Wednesday, November 15, 2023

Rambling Thoughts About the "Imago Dei"

       What does it mean that human beings were made in the image of God? This is a question that has sparked many answers from many different theologians. A surface answer would be that it means that we somehow look like God physically, and this is still how many mistakenly understand the Scripture when it says in Genesis 1 that "haAdam," male and female, was made in the image of God. Thing is, our physical bodies are clearly animal in nature, and research scientists today can trace that lineage of evolution back millions of years to creatures which don't resemble human beings in any way. At some point, all animals on Earth, human beings included, share a common ancestor. Our bodies are very much of these four dimensions, of this space and this timestream. Our thoughts even in trying to describe extra-dimensional realities are limited to the symbology and experiences of the four dimensions by which we are constrained because the physical, animal brain literally can't process anything more.

     But what being made in the image of God tells us is that we, as human beings, are not our bodies. We are not the thoughts our brains come up with, or the sum of the things we experience in this life. We are not our names, our likes or dislikes, or anything else in this world with which we identify. We are not anything which can be corrupted, get sick, be hurt, or even die. All of these things can happen to a human body, but not to the consciousness which inhabits that body. The consciousness which is connected to or inhabits that body is like a person playing a computer RPG using an avatar such as in World of Warcraft or Skyrim. Many horrible things can happen to the avatar that will never touch the player themselves. The player may so identify with the character that it becomes truly traumatizing (though we would suggest that player was imbalanced if it did), but what happens to the avatar can never truly harm the player.

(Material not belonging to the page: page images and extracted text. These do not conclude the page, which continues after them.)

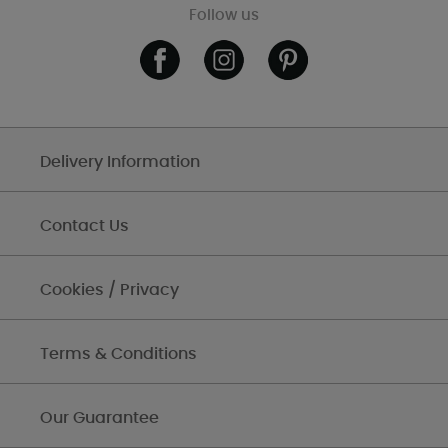
Follow us
Delivery Information
Contact Us
Cookies / Privacy
Terms & Conditions
Our Guarantee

     So then how does this essentially immortal consciousness relate to a human being the image of God? God is the ultimate original, primal Consciousness. Every other consciousness derives from His. What separates each human consciousness from His is our own, individual free will. Our ability to choose differently and independently from what He would choose and do. The "substance" of it, for lack of a better word, is derived from His own Consciousness, but "programmed" in such a way to where we are volitionally autonomous. And this is something He will absolutely never revoke or take away, because to do so would destroy the unique individual consciousness much like wiping a hard drive or clearing the RAM in a computer would destroy the unique data therein. The RAM and Hard Drive of course still physically exist, but the program within is just gone. Our individual free will is precious to Him. This is why He guides, teaches, sometimes coerces, sometimes corners, but never involuntarily overrides a person's free will, never turns them into an automaton no matter how harmful their choices become.

     The human being's physical brain is malfunctioning, as I have written copiously about, but the "imago dei," the image of God that each human being genuinely is remains intact because nothing can actually harm it any more than anything can actually harm the Being from whom it derives. It can become confused with the self-identity which the malfunctioning mind creates, and so share in the suffering which the malfunctioning mind endures, but nothing can actually harm it, damage it, or remove it because the image of God is what each human being really is.